How to Dress When Called for Jury Duty

How to Dress When Called for Jury Duty

How to Dress When Called for Jury Duty

In light of the upcoming Legally Blonde: The Musical coming to the Capitol Theatre in Wheeling this month, I thought I would channel my inner Elle Woods and write about dressing for jury duty. I completely understand if you’re less than thrilled to come home and find a letter in the mail calling you in for jury duty. The good news, however, is you are not alone when preparing for the big day and everything that comes with it.

Whether you are going in for the selection process or are preparing to sit through an entire trial, the first question that may pop into your mind is “What am I going to wear?” followed by “What is even appropriate attire in the court?” Luckily, I feel as though I am a good candidate to assist you in answering this question between my six years of checking in jurors in my county Common Pleas Court and my additional 20 years of being a self-proclaimed clothes hoarder.

First, you could start by calling into the court to inquire if they have a specific dress code. I have worked with a variety of judges who were pretty strict about appropriate juror apparel. I’ve also worked with judges who were just happy jurors showed up. Depending on where you live, they may have a dress code in which they discourage wearing things like open-toed shoes, jeans, or sweatpants. There are also courts that are fairly lenient. However, dress code aside, you should always plan on dressing in a way that is respectful to the courts since this is a formal setting.

The second tip would be to tell you there are things that should never be on your list of possible wardrobe options. Articles like sweatpants, hoodies, basic flip flops, revealing tops (both at the neckline or crop-styled shirts), gym clothes, graphic tees and finally pajama pants (yes – I have seen this more times than I would like to admit). Again, because of the nature of being called for jury duty, it is no shock these clothes items are not appropriate for court. Think of dressing for court the same way you would want to dress for a professional job interview!

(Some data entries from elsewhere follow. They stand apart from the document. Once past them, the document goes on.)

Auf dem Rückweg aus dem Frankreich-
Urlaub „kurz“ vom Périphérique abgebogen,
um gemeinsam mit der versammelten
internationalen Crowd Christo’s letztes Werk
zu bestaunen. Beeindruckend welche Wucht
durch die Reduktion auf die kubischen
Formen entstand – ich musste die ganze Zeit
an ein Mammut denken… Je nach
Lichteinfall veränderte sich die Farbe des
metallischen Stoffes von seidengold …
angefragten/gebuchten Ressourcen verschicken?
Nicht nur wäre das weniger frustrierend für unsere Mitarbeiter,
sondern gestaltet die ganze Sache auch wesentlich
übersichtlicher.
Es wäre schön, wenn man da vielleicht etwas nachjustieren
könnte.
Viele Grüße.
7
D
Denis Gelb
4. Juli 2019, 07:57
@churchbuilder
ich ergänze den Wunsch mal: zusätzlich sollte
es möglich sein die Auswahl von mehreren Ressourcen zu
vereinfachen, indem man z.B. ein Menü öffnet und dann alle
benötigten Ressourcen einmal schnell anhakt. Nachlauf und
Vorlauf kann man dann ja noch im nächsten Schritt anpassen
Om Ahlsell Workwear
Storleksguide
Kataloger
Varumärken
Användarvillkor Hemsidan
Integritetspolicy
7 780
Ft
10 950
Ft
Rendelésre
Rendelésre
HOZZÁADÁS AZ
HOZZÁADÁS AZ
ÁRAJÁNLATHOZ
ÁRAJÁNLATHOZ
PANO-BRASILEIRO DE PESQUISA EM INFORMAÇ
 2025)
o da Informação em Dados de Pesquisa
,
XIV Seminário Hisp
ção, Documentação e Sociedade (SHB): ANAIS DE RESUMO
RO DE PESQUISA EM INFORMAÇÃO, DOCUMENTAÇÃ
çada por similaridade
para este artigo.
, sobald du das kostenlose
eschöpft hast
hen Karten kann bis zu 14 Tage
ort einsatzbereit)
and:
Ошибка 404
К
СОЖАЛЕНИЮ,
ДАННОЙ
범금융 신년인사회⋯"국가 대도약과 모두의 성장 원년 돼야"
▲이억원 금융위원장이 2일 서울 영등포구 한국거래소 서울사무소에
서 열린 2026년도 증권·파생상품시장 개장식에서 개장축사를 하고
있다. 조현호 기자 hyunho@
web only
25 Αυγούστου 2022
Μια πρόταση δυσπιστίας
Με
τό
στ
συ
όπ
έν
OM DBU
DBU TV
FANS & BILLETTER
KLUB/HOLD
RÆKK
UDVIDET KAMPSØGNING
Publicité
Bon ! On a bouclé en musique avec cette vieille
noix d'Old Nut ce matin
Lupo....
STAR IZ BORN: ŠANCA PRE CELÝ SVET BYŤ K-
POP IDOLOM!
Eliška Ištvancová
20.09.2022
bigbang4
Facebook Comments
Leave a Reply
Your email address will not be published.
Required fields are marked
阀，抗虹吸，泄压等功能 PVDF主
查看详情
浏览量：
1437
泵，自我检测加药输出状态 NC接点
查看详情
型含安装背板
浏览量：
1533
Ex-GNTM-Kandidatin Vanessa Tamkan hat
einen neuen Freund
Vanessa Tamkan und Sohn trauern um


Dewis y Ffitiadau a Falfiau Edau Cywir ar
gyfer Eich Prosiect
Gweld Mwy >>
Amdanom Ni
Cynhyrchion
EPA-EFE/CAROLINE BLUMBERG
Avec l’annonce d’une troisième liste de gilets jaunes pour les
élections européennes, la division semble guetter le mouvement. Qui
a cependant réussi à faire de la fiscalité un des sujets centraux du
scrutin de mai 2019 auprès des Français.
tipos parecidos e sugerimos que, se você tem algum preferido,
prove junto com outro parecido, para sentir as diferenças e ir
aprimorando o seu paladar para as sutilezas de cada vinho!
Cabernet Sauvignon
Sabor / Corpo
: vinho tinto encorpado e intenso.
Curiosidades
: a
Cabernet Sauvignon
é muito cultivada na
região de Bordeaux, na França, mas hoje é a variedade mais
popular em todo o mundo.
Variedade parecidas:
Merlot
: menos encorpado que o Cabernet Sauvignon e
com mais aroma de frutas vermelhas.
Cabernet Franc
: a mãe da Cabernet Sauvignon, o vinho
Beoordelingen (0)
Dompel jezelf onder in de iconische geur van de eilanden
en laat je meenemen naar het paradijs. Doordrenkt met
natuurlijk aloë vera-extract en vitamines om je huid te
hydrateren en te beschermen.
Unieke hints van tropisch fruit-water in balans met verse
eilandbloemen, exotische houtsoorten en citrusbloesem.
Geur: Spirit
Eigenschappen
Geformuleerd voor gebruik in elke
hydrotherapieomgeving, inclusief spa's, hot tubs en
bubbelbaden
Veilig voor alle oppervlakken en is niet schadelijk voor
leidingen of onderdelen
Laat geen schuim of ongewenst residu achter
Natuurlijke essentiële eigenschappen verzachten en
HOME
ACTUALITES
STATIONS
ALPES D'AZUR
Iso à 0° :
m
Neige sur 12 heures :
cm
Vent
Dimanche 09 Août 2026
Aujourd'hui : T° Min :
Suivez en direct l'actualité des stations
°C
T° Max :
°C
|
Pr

OK, so by now you are probably thinking to yourself “Well, what CAN I wear?” Some good options for men include khaki pants or dress pants with a polo or button-down shirt. Ties for men are usually a point of preference so, by all means, have fun dressing it up! Now, for the ladies, you can’t go wrong with a comfortable dress (length and cut should be appropriate), sensible flats or high heels, a pant suit, dress pants with a seasonal blouse, or even a longer skirt also paired with a nice blouse. On the topic of leggings — since they have been so popular for the last decade — I would discourage you from wearing them to court. It isn’t, however, necessarily on our list of what not to wear. If that is what you have, you can always dress your outfit up with a pair of boots, heeled boots, or even heels. Just be sure to wear an appropriate top that comes down long enough to cover your backside. When all else fails, at the very least, you should dress in a business casual type fashion.

A good idea before such big events is trying on the outfit to see how it feels. If selected as a juror, you will have to sit for many hours and you want to make sure you are as comfortable as you are confident! Make sure you have a comfortable pair of shoes and that none of your clothes are digging in anywhere. Make your clothes weather appropriate. Is this a material you know you get hot in easily because it doesn’t breathe well? Are your pants a little snug when sitting ever since someone dried them a little too long?

Whether you are proud to serve on a jury and are excited to follow through with your civic duty or if you are dreading it and begging not to be picked, the above tips will at least help take some of the worrisome load off your shoulders.